I was out to lunch, in the Cleveland area,and we stopped at a place called the Hairy Buffalo. I asked our waitress if they any gluten free options and she said the salads were safe and any of the sandwiches, minus the bread.
Ok, I said and placed my order.
She asked if I’d like fries because they were gluten free and I asked if they fried them in the same oil as everything else. She went to the kitchen to ask. (Of course, I already knew the answer but it was worth sending her to the kitchen to ask).
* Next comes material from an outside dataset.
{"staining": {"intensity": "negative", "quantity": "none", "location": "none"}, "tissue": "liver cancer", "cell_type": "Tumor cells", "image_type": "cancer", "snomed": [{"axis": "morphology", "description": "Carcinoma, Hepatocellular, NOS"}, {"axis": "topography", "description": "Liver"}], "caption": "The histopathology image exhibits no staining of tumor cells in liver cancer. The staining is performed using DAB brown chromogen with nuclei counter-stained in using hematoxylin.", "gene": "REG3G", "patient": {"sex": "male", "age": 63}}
She came back and said “yes, the fries are cooked in the same oil as everything else but that
they still didn’t contain any gluten”.
I told her that if they were fried in the same oil as everything else, they were contaminated with
gluten through the oil. She replied, “oh, ok”. Not sure the concept really registered but I agree
with one of the earlier posts here that said that the food industry really needs to educate their
entire staff about gluten (and really all other allergies).
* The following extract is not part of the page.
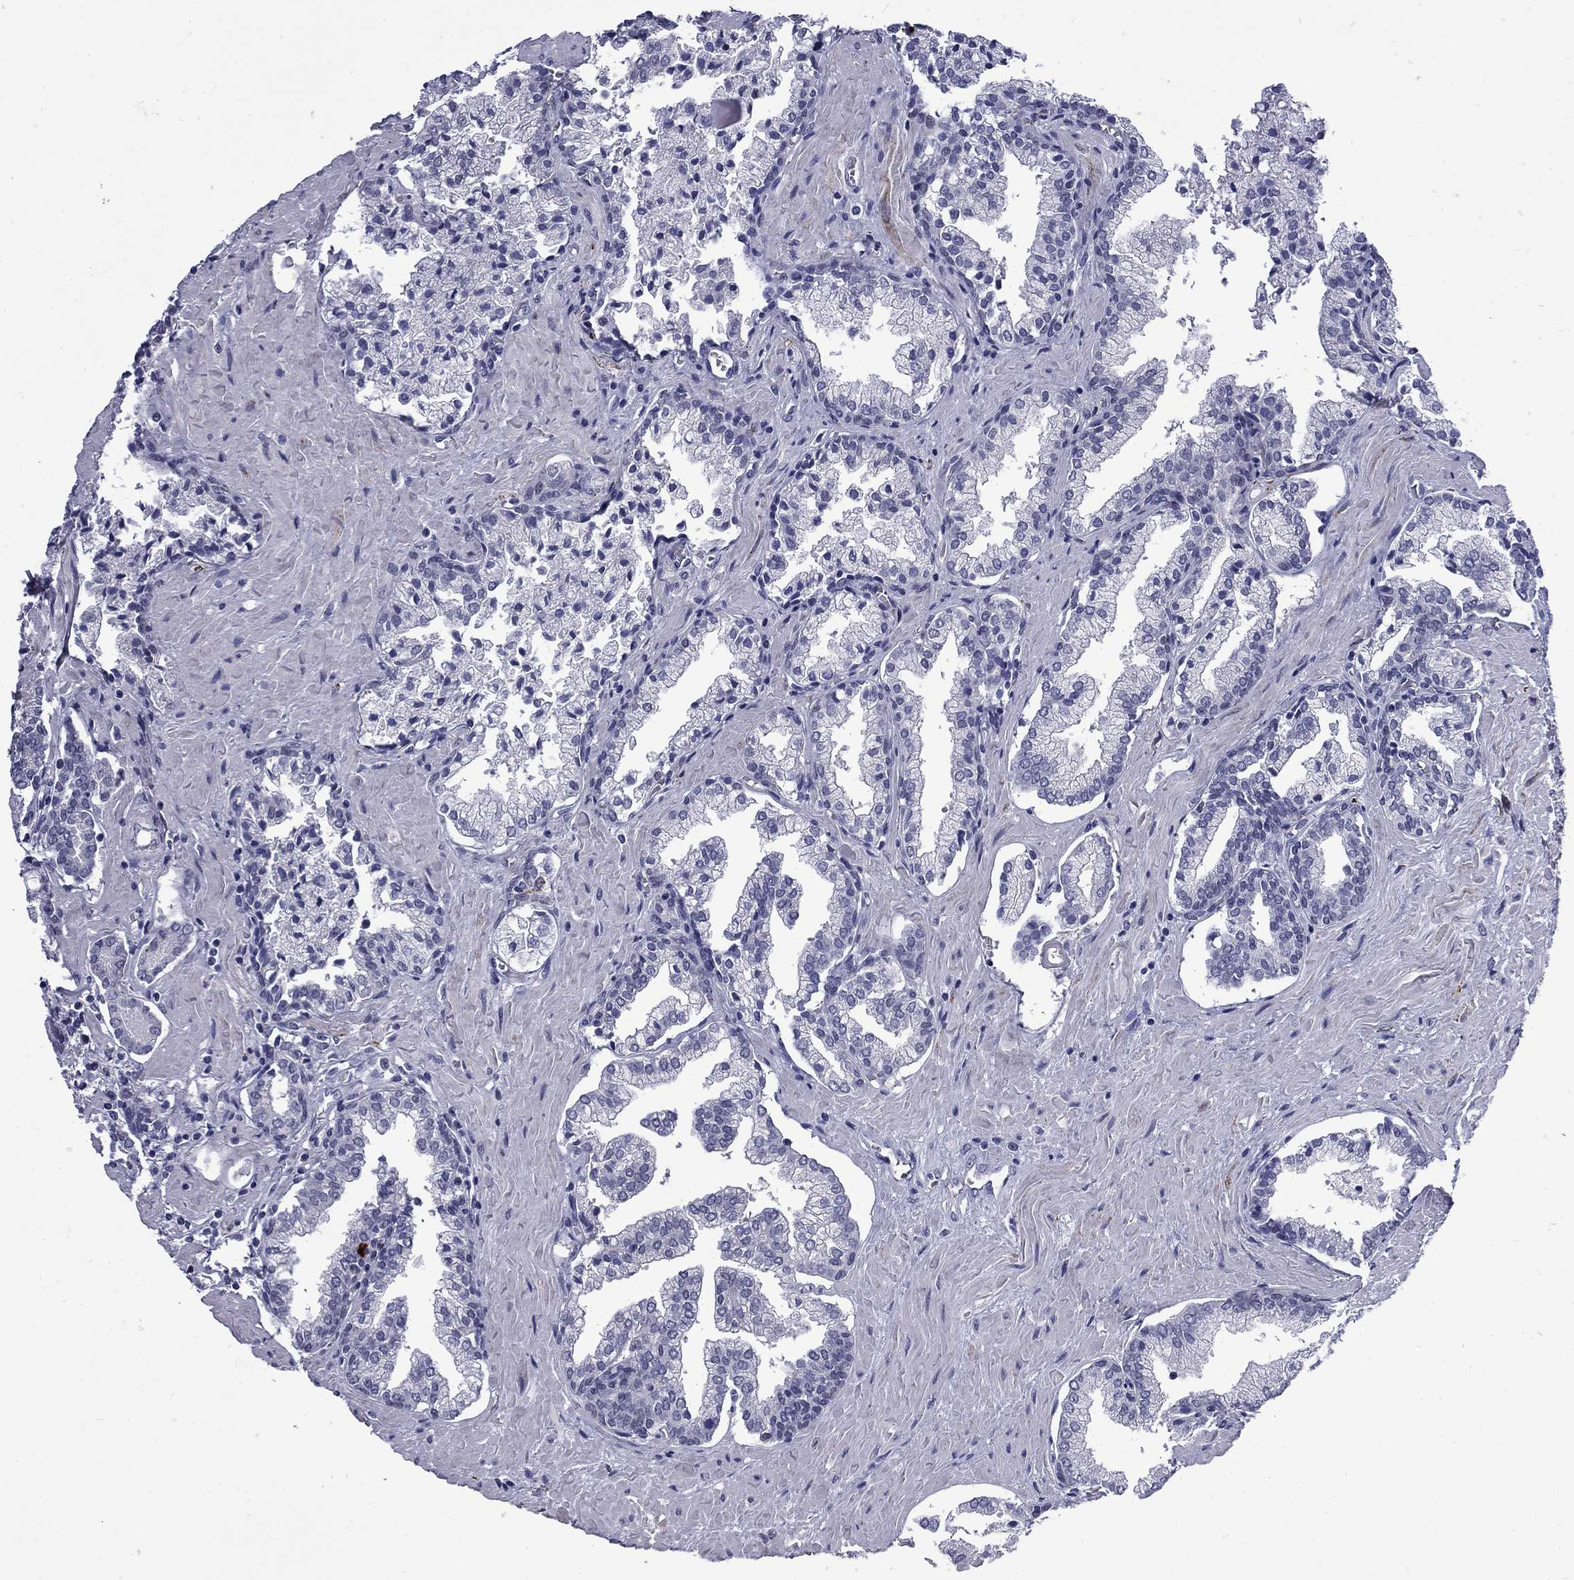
{"staining": {"intensity": "negative", "quantity": "none", "location": "none"}, "tissue": "prostate cancer", "cell_type": "Tumor cells", "image_type": "cancer", "snomed": [{"axis": "morphology", "description": "Adenocarcinoma, NOS"}, {"axis": "topography", "description": "Prostate and seminal vesicle, NOS"}, {"axis": "topography", "description": "Prostate"}], "caption": "Immunohistochemistry (IHC) of human adenocarcinoma (prostate) reveals no staining in tumor cells.", "gene": "MGARP", "patient": {"sex": "male", "age": 44}}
On the same note, I work for Disney, in Florida, during the winter and let me tell you… those folks
are totally on top of the allergies. They have a manager, coordinator or chef directly consult with
the person with the allergies (or the parent), write down what the allergies are, go over the list
of ingredients with them, then THAT person (manager, chef, etc) goes back to the kitchen and
prepares that meal, separate from all the other food, and instructs the guest NOT to accept a
food tray from anyone else because that manger/chef will bring the meal to them directly. Even
the cashiers at the quick service restaurants are not permitted to take an allergy order, to ensure
there are no mistakes made. The rest of the country’s restaurants could learn a lot from those
folks at Disney.
There is also a pizza shop in the area (Uno’s) who were not totally aware that Feta cheese is
not necessary safe for those who are Lactose intolerant. I asked one day if the Feta was cow
or goat milk. They brought the package out to me to read the ingredients. I told them that if the
ingredients didn’t specifically say “Goat” or “Sheep” milk cheese, then it was assumed to be
cow and would prompt a reaction to anyone lactose intolerant. Some people may not be able
to even consumer the goat/sheep .milk products but many, many can and it is a life saver for
those who love cheese. I noticed the following year, upon returning to the area, that that pizza
place started offering “goat cheese” on the menu. I was impressed at their rapid willingness to
get corporate to make that change in their menu to help accommodate that issue. That same
year they also started offering Gluten Free pizza crust. HURRAY!!!
Wow Snowhawk, thank you so much for your note. Sounds like the staff at Hairy Buffalo could use a little more training. Thank you for letting us know about Disney. That is a place we definitely need to check out sometime soon.